Medicinal Properties and Uses.—Pulsatilla is a violent irritant, producing when taken in sufficient amount excessive vomiting and purging, with pain, hematuria, tremors, dyspnea, and collapse. The statements of the physiological action of anemonin vary so much that there can be little doubt that different experimenters have used different substances under the same name. Noel and Lambert (A. J. P., 1897) affirm that it has no action upon the heart but affects powerfully the central nervous system, producing in the lower animals progressive paralysis of spinal origin. On the other hand, Bronevski (Med. Press, Aug., 1886) affirms that anemonin affects very powerfully not only the nerve centers but the heart itself. The strength of commercial anemonin is variable. Broudgeest gives the fatal dose for the rabbit as 200 mgm. per kilo, while in Noel and Lambert's experiments 0.16 gramme per kilo was required to kill a guinea-pig. Authors place the dose for man at from five-sixths to one and one-half grains (0.05-0.096 Gm.) a day, in divided amounts.

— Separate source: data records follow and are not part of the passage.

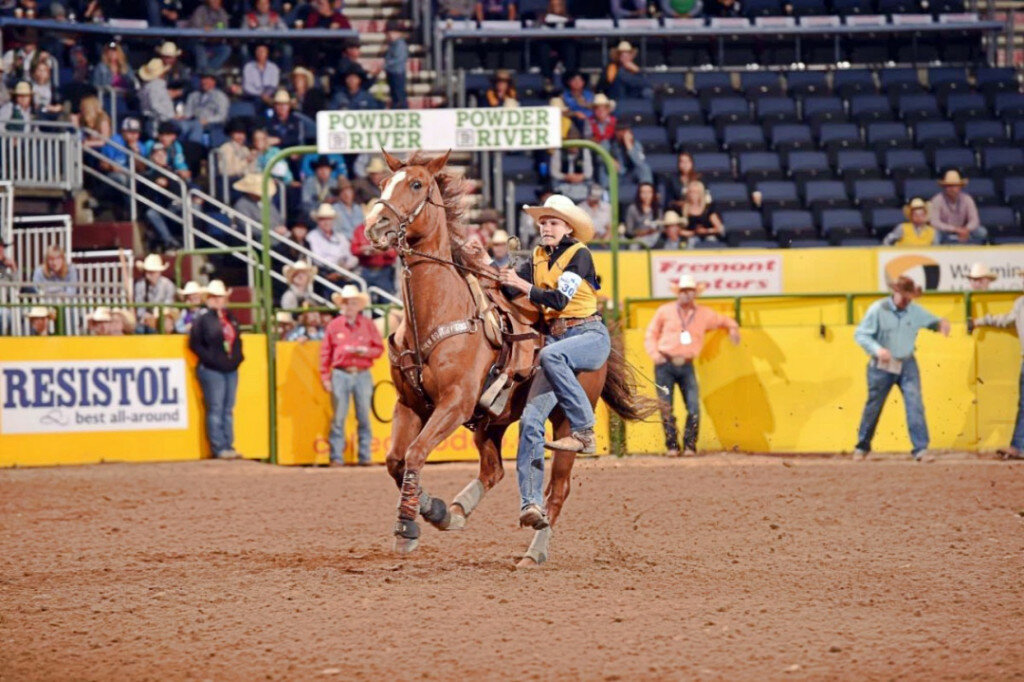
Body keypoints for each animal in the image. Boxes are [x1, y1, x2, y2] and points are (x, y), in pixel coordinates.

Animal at [366, 151, 655, 565]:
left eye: (417, 184)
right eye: (382, 184)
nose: (376, 225)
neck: (439, 312)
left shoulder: (454, 403)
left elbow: (416, 453)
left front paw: (407, 526)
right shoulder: (409, 404)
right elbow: (397, 460)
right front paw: (431, 508)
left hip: (561, 419)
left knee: (557, 489)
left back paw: (534, 547)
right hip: (493, 420)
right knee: (493, 471)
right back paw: (455, 512)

It has been claimed for pulsatilla that it acts powerfully upon the genitalia in men and women, and is useful in dysmenorrhea and ovarian irritation; also epididymitis and orchitis. Our own experience with it is in accord with that of many practitioners—that unless given in infinitesimal dose, with much ceremony, it fails to achieve any good in these various cases, so that the effect which sometimes follows its use in hysterical women is of psychical origin. Noel and Lambert especially commend a fluidextract made from the fresh herb, of which they state that from seventy-five to one hundred and twenty-five minims (4.6-7.8 mils) may be exhibited in the course of twenty-four hours. The dose of the dried powder is commonly given as from two to three grains (0.13-0.2 Gm.), but probably much larger amounts can be safely taken.


The Dispensatory of the United States of America, 1918, was edited by Joseph P. Remington, Horatio C. Wood and others.